START RECORDS PROVIDED

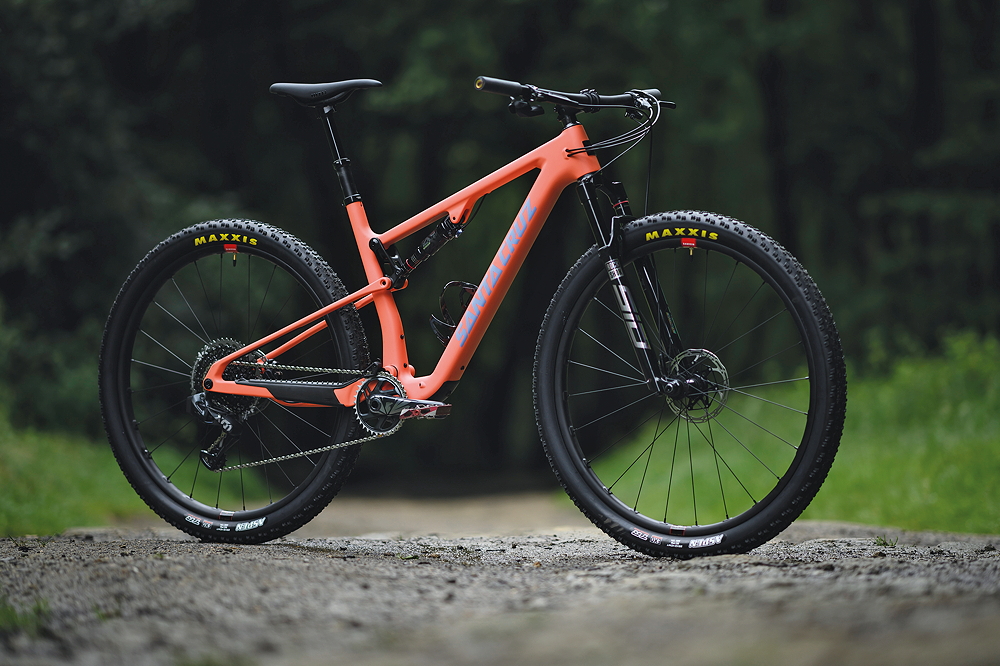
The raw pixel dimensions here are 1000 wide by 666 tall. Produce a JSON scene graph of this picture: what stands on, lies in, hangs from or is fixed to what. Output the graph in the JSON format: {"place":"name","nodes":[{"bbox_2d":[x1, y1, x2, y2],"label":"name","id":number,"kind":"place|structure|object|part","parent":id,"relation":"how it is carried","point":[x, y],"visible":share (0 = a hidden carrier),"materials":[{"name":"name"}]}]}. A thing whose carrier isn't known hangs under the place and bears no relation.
{"place":"outdoors","nodes":[
{"label":"outdoors","id":0,"kind":"place"},
{"bbox_2d":[0,396,270,538],"label":"grass verge","id":1,"kind":"structure","parent":0,"point":[71,492],"materials":[{"name":"green plant"}]},
{"bbox_2d":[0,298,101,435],"label":"shrub","id":2,"kind":"object","parent":1,"relation":"on","point":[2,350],"visible":0.59,"materials":[{"name":"green plant"}]},
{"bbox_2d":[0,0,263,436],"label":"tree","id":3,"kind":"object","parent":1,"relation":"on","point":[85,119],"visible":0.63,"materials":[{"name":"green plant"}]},
{"bbox_2d":[0,484,999,665],"label":"gravel road","id":4,"kind":"structure","parent":0,"point":[302,556],"materials":[{"name":"grey gravel"}]},
{"bbox_2d":[0,595,51,636],"label":"grass tuft","id":5,"kind":"object","parent":4,"relation":"on","point":[40,610],"visible":0.7,"materials":[{"name":"green plant"}]},
{"bbox_2d":[99,70,841,552],"label":"bicycle","id":6,"kind":"object","parent":4,"relation":"on","point":[288,327],"visible":0.99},
{"bbox_2d":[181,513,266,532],"label":"lettering","id":7,"kind":"object","parent":6,"relation":"attached to","point":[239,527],"visible":0.96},
{"label":"wheel","id":8,"kind":"part","parent":6,"relation":"part of","materials":[{"name":"black rubber"}]},
{"bbox_2d":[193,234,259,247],"label":"sticker","id":9,"kind":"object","parent":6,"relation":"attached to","point":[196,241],"visible":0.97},
{"bbox_2d":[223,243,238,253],"label":"sticker","id":10,"kind":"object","parent":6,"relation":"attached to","point":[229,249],"visible":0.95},
{"bbox_2d":[431,280,478,344],"label":"bottle cage","id":11,"kind":"object","parent":6,"relation":"attached to","point":[454,327],"visible":0.62,"materials":[{"name":"black plastic"}]},
{"label":"handlebar","id":12,"kind":"part","parent":6,"relation":"part of","materials":[{"name":"black metal"}]},
{"bbox_2d":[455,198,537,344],"label":"sticker","id":13,"kind":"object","parent":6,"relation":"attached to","point":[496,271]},
{"bbox_2d":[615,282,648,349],"label":"sticker","id":14,"kind":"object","parent":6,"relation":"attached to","point":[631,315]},
{"bbox_2d":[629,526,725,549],"label":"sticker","id":15,"kind":"object","parent":6,"relation":"attached to","point":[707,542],"visible":0.96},
{"bbox_2d":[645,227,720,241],"label":"sticker","id":16,"kind":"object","parent":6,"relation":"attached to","point":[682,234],"visible":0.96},
{"bbox_2d":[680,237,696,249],"label":"sticker","id":17,"kind":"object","parent":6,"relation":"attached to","point":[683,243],"visible":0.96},
{"label":"wheel","id":18,"kind":"part","parent":6,"relation":"part of","materials":[{"name":"black rubber"}]},
{"bbox_2d":[873,535,899,546],"label":"grass tuft","id":19,"kind":"object","parent":4,"relation":"on","point":[891,544],"visible":0.64,"materials":[{"name":"green plant"}]},
{"bbox_2d":[570,327,999,535],"label":"lawn","id":20,"kind":"structure","parent":0,"point":[940,453],"materials":[{"name":"green plant"}]},
{"label":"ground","id":21,"kind":"structure","parent":0},
{"bbox_2d":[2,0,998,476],"label":"tree","id":22,"kind":"object","parent":21,"relation":"on","point":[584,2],"visible":0.48,"materials":[{"name":"green plant"}]},
{"bbox_2d":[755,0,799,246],"label":"tree","id":23,"kind":"object","parent":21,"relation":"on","point":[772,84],"visible":0.45,"materials":[{"name":"black"}]},
{"bbox_2d":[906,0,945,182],"label":"tree trunk","id":24,"kind":"object","parent":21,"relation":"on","point":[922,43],"visible":0.46,"materials":[{"name":"wood"}]}
]}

END RECORDS PROVIDED

### REQUIRED ACTION
Copy the records above exactly, omitting every picture.

### SOLUTION TO THIS EXERCISE
The raw pixel dimensions here are 1000 wide by 666 tall. Produce a JSON scene graph of this picture: what stands on, lies in, hangs from or is fixed to what. Output the graph in the JSON format: {"place":"name","nodes":[{"bbox_2d":[x1, y1, x2, y2],"label":"name","id":number,"kind":"place|structure|object|part","parent":id,"relation":"how it is carried","point":[x, y],"visible":share (0 = a hidden carrier),"materials":[{"name":"name"}]}]}. A thing whose carrier isn't known hangs under the place and bears no relation.
{"place":"outdoors","nodes":[
{"label":"outdoors","id":0,"kind":"place"},
{"bbox_2d":[0,396,270,538],"label":"grass verge","id":1,"kind":"structure","parent":0,"point":[71,492],"materials":[{"name":"green plant"}]},
{"bbox_2d":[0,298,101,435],"label":"shrub","id":2,"kind":"object","parent":1,"relation":"on","point":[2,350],"visible":0.59,"materials":[{"name":"green plant"}]},
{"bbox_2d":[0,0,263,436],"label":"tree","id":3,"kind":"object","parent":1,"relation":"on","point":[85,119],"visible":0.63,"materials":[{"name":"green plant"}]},
{"bbox_2d":[0,484,999,665],"label":"gravel road","id":4,"kind":"structure","parent":0,"point":[302,556],"materials":[{"name":"grey gravel"}]},
{"bbox_2d":[0,595,51,636],"label":"grass tuft","id":5,"kind":"object","parent":4,"relation":"on","point":[40,610],"visible":0.7,"materials":[{"name":"green plant"}]},
{"bbox_2d":[99,70,841,552],"label":"bicycle","id":6,"kind":"object","parent":4,"relation":"on","point":[288,327],"visible":0.99},
{"bbox_2d":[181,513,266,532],"label":"lettering","id":7,"kind":"object","parent":6,"relation":"attached to","point":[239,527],"visible":0.96},
{"label":"wheel","id":8,"kind":"part","parent":6,"relation":"part of","materials":[{"name":"black rubber"}]},
{"bbox_2d":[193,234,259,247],"label":"sticker","id":9,"kind":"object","parent":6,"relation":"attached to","point":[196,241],"visible":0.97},
{"bbox_2d":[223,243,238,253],"label":"sticker","id":10,"kind":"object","parent":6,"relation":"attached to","point":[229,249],"visible":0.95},
{"bbox_2d":[431,280,478,344],"label":"bottle cage","id":11,"kind":"object","parent":6,"relation":"attached to","point":[454,327],"visible":0.62,"materials":[{"name":"black plastic"}]},
{"label":"handlebar","id":12,"kind":"part","parent":6,"relation":"part of","materials":[{"name":"black metal"}]},
{"bbox_2d":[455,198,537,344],"label":"sticker","id":13,"kind":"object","parent":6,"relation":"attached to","point":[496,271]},
{"bbox_2d":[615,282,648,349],"label":"sticker","id":14,"kind":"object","parent":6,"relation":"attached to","point":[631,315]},
{"bbox_2d":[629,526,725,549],"label":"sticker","id":15,"kind":"object","parent":6,"relation":"attached to","point":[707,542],"visible":0.96},
{"bbox_2d":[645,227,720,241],"label":"sticker","id":16,"kind":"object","parent":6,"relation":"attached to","point":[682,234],"visible":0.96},
{"bbox_2d":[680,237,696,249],"label":"sticker","id":17,"kind":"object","parent":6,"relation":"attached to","point":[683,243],"visible":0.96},
{"label":"wheel","id":18,"kind":"part","parent":6,"relation":"part of","materials":[{"name":"black rubber"}]},
{"bbox_2d":[873,535,899,546],"label":"grass tuft","id":19,"kind":"object","parent":4,"relation":"on","point":[891,544],"visible":0.64,"materials":[{"name":"green plant"}]},
{"bbox_2d":[570,327,999,535],"label":"lawn","id":20,"kind":"structure","parent":0,"point":[940,453],"materials":[{"name":"green plant"}]},
{"label":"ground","id":21,"kind":"structure","parent":0},
{"bbox_2d":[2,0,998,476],"label":"tree","id":22,"kind":"object","parent":21,"relation":"on","point":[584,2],"visible":0.48,"materials":[{"name":"green plant"}]},
{"bbox_2d":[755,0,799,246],"label":"tree","id":23,"kind":"object","parent":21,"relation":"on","point":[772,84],"visible":0.45,"materials":[{"name":"black"}]},
{"bbox_2d":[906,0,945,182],"label":"tree trunk","id":24,"kind":"object","parent":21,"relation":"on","point":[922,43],"visible":0.46,"materials":[{"name":"wood"}]}
]}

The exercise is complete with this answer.